Mike Schmidt and the Phillies were in Chicago for a two-game series, Saturday and Sunday afternoons. In the Saturday game, he set a club record by hitting four consecutive home runs, including a 10th-inning game-winner off right-hander Paul Reuschel as the Phillies hung on, 18–16. Their record stood at 2–3.
“I arrived in Chicago in a slump. I was demoted to sixth in the batting order that day. I was definitely pressing and not relaxed,” said Schmidt. “Before the game my friend Dick Allen pulled me aside and said lets you and I just concentrate on having fun today. The game started and we fell behind immediately, so it was comeback baseball all game. We came back from 11 runs twice (12–1 after three innings; 13–2 after four).”
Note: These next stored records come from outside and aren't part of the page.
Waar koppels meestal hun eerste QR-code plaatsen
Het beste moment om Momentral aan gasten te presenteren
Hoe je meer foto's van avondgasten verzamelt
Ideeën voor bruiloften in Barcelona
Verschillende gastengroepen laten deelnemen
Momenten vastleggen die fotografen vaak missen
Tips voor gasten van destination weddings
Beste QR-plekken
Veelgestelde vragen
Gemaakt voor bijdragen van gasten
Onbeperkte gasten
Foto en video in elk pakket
For the record, he hit a two-run homer in the fifth inning (“curve ball”, according to Schmidt) off Rick Reuschel; a solo home run in the seventh (“fastball up and in”) again off Rick, a three-run blast in the eighth (“another fastball”) off Mike Garman
and a two-run homer in the 10th (“fastball up and in”) off Paul Reuschel.“I wasn’t thinking anything special when I went up there in the 10th,” he recalled. “I was feeling good and was nice and relaxed. I don’t think moving from third to sixth in the order meant anything. I did use a Tony Taylor bat and wore a Terry Harmon t-shirt that he said had a lot of hits in it.”
“Five-for-six with four homers and eight RBI, pretty good day! The important thing….we won 50 games out of the next 63 to reach the postseason for the first time.”
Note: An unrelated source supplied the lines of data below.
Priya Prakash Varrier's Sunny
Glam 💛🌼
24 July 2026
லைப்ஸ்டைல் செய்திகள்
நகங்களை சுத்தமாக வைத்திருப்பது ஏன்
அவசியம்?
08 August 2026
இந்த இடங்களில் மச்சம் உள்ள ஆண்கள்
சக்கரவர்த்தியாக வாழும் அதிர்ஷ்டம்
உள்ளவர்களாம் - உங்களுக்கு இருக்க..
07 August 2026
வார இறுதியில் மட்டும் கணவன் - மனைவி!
How significant was that afternoon in Chicago? Schmidt became the second player in National League history to hit four consecutive home runs in a game, joining Boston’s Bob Lowe, who did it in 1894. Overall, 10 players hit four home runs in a game up until 1976. Seven of the elite were in the National League, including two Hall of Fame Phillies, first baseman Ed Delahanty (1896) and outfielder Chuck Klein (1936).
What happened in the Sunday game? Glad you asked.
With the Phillies clinging to a 6–5 lead, Schmidt iced the game with a two-run homer in the seventh inning. The victim? Paul Reuschel again.
Schmidt finished his Hall of Fame career with 548 home runs. 265 came at Veterans Stadium (1,202 games) 50 were hit at Wrigley (138 games). Second favorite visiting ballpark? 29, Cincinnati’s Riverfront Stadium (92 games).